Journey

Live In Japan 2017: Escape & Frontiers [2CD/DVD]

Eagle
VÖ: 2019

Selbstbewusstes Hit-Spektakel

Mit Liedern wie ›Wheel In The Sky‹ starteten die früheren Santana-Mitglieder Neal Schon und Gregg Rolie mit Sänger Steve Perry in die zweite Phase ihrer Karriere. Aber erst Keyboarder Jonathan Cain, der Rolie 1980 ersetzt, katapultiert die Gruppe aus Kalifornien in die Riege der Superstars, indem er ihr ein völlig neues Klangspektrum verordnet.
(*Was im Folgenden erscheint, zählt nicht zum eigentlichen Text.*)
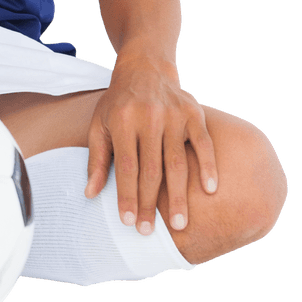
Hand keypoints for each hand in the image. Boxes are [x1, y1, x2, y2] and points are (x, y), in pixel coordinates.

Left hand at [84, 53, 217, 233]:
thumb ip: (96, 159)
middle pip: (151, 169)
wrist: (145, 68)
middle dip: (150, 204)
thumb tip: (90, 194)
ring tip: (179, 224)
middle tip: (150, 232)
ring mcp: (173, 115)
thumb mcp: (100, 124)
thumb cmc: (119, 103)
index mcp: (123, 121)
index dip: (127, 195)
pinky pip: (204, 144)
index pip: (126, 166)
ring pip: (177, 162)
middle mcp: (149, 117)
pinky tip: (210, 190)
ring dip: (178, 196)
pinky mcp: (194, 113)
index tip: (127, 222)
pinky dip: (208, 166)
Mit Escape und Frontiers liefert das Quintett die wahrscheinlich genreprägendsten Meilensteine in der Geschichte des melodischen Hardrock: zwei lupenreine Meisterwerke mit unglaublich hoher Hitdichte, die bis zum heutigen Tag keinerlei Patina angesetzt haben.

Dreieinhalb Jahrzehnte später präsentiert das von Sänger Arnel Pineda, Bassist Ross Valory und dem zurückgekehrten Schlagzeuger Steve Smith komplettierte Quintett beide Alben in voller Länge an geschichtsträchtiger Stätte: In der legendären Budokan-Halle in Tokio feierten Journey schon zu ihrer Glanzzeit mit Sänger Perry riesige Erfolge. Auch jetzt ist die Begeisterung grenzenlos, als die Band mit ›Don’t Stop Believin‘‹ einen echten Hammerstart hinlegt. Den größten Hit direkt zu Beginn zu verfeuern, zeugt von enormem Selbstbewusstsein, aber Journey wissen um die Macht ihrer unsterblichen Lieder und lassen die Stimmung nicht abflauen, obwohl sie zwischen den obligatorischen Hits wie ›Separate Ways‹, ›Faithfully‹ oder ›Open Arms‹ auch Songs der zweiten Garnitur wie ›Lay It Down‹ oder ›Back Talk‹ zur Aufführung bringen und auf optische Effekte weitgehend verzichten. Gitarrist Schon glänzt in ›Dead Or Alive‹ oder ›Who’s Crying Now‹ mit gewagten Fusion-Soli und umschifft elegant etwaige Mainstream-Untiefen. Mit dem fast jazzig geprägten Spiel von Trommler Smith, der nach der Entlassung des in Ungnade gefallenen Deen Castronovo abermals seinen Platz hinter den Kesseln eingenommen hat, kommen Journey dem ursprünglichen Charakter ihrer Musik wieder deutlich näher. Sänger Pineda wird die stilprägende Stimme von Steve Perry in letzter Konsequenz zwar nie ersetzen können, agiert aber weniger unscheinbar als auf vergangenen Tourneen und intoniert die Songs ohne Fehl und Tadel. Der wuchtige Sound und die stimmige Bildführung der DVD-Nachverwertung beringen das Spektakel auch im heimischen Wohnzimmer eindrucksvoll zur Geltung.